If there is one food I love without a doubt, it’s fish: grilled, poached, broiled, tartar – you name it, I’ll take it. My venture with vegetarianism was ended given this passion, with baked tilapia if I recall correctly. When it comes to smaller occasions (roomie nights, for one), I almost always vie for fish. One such occasion was this week with my dearest friend Maya. She shares an affinity for seafood, so I went with the “king” of commercial buys: Alaskan Salmon. This recipe had been on my radar for quite some time: Salmon with Sweet Chili Glaze and Sugar Snap Peas.
Alaska’s wild salmon fisheries are considered to be among the best-managed stocks in the world due to extensive monitoring and safer catching methods. The result is a fish that provides the best flavor and greatest nutritional gain of all supermarket varieties.* I wanted a simple recipe so as not to mask the excellent quality of this fish. Perusing through my stacks of cooking magazines, the cover of a Bon Appétit issue caught my eye – absolutely gorgeous! I roughly adapted the original to serve 2 (instead of 6). I removed the skins, marinated the fish for a longer period of time, and omitted the pea sprouts originally called for by doubling the amount of sugar snap peas. Make this dish – I promise you won’t regret it. Click HERE to view my version of this recipe.
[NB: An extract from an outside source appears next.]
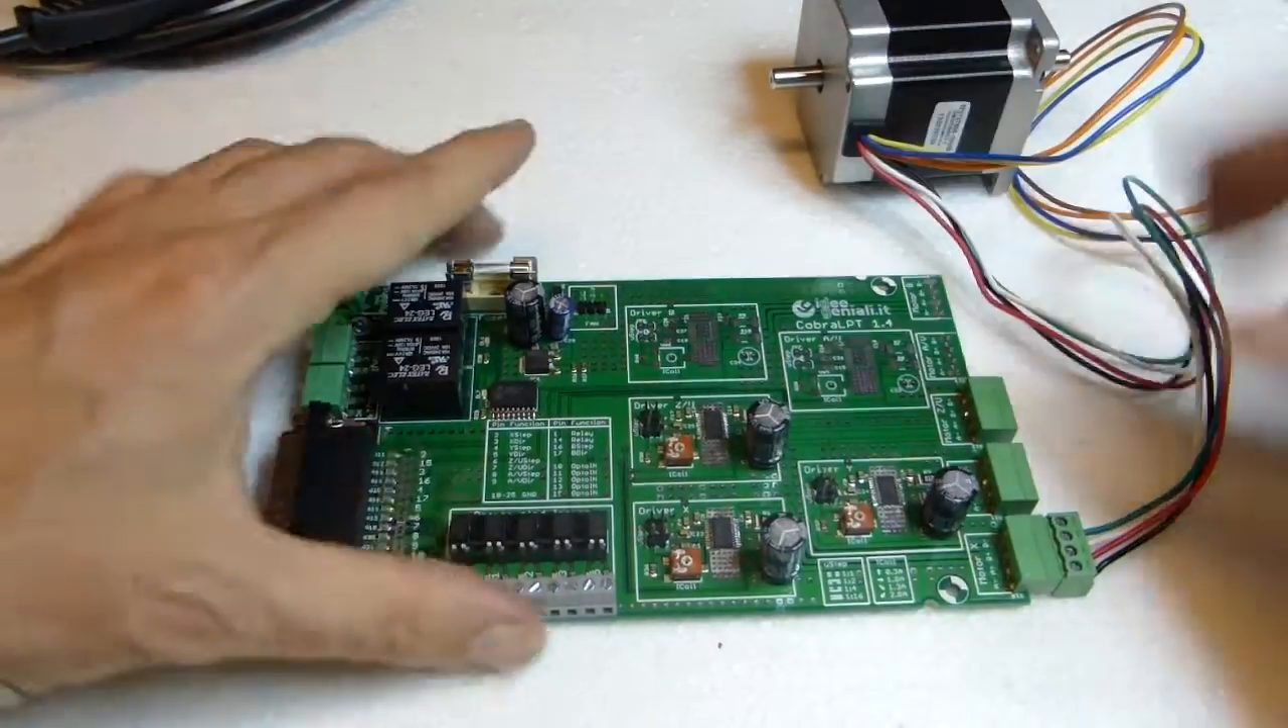So, board unpowered, I connected the stepper motor.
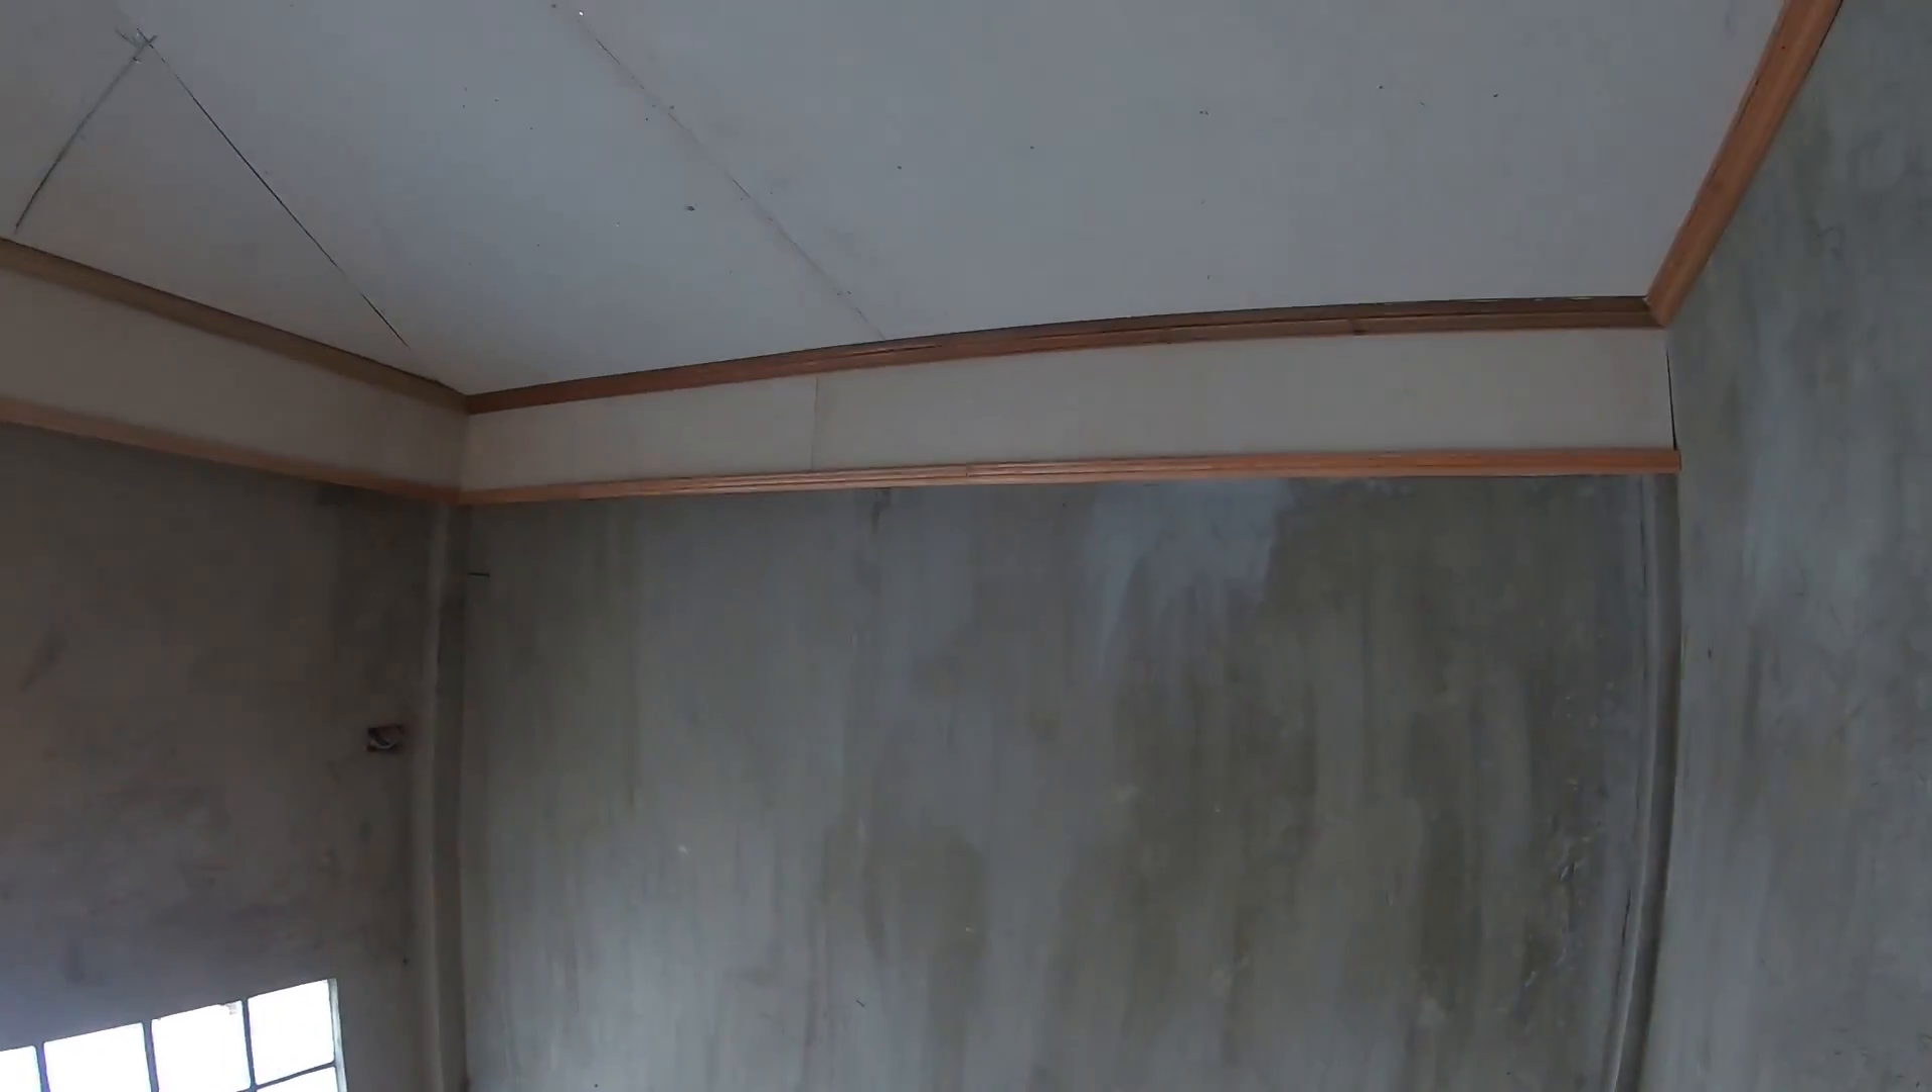Eddie finished up that last bit of molding up here so we're now we're done with all the molding on the Kissimmee.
The migratory lifestyles of salmon make them quite a remarkable species. They are born in freshwater, then spend the majority of their adult lives in oceans, and finally return to their natal streams and rivers for spawning. Given the simplicity of the recipe, I chose to focus on this concept, returning to where one begins, and thus pair this dish with Prokofiev’s Symphony No. 1 in D major, “Classical Symphony”. Composed in 1917, this work is identified as a neoclassical composition, in other words a work influenced by the aesthetic principles of “classicism”. This particular work loosely emulates the style of Haydn, a composer who Prokofiev studied extensively while attending the St. Petersburg Conservatory; a “return to his (classical) roots,” if you will.** I also just really like this piece, and have been wanting to showcase it here for quite some time. I’ve included a recording of Claudio Abbado (the orchestra is unlisted, unfortunately) conducting the work’s first two movements: Allegro and Larghetto. There is a part 2 which can be found in related videos for the remaining two movements. I also had to include the fourth movement as interpreted by Valery Gerviev and the Vienna Philharmonic – this is what Prokofiev sounds like on steroids, and is a tempo that is nearly impossible to execute without injury…enjoy!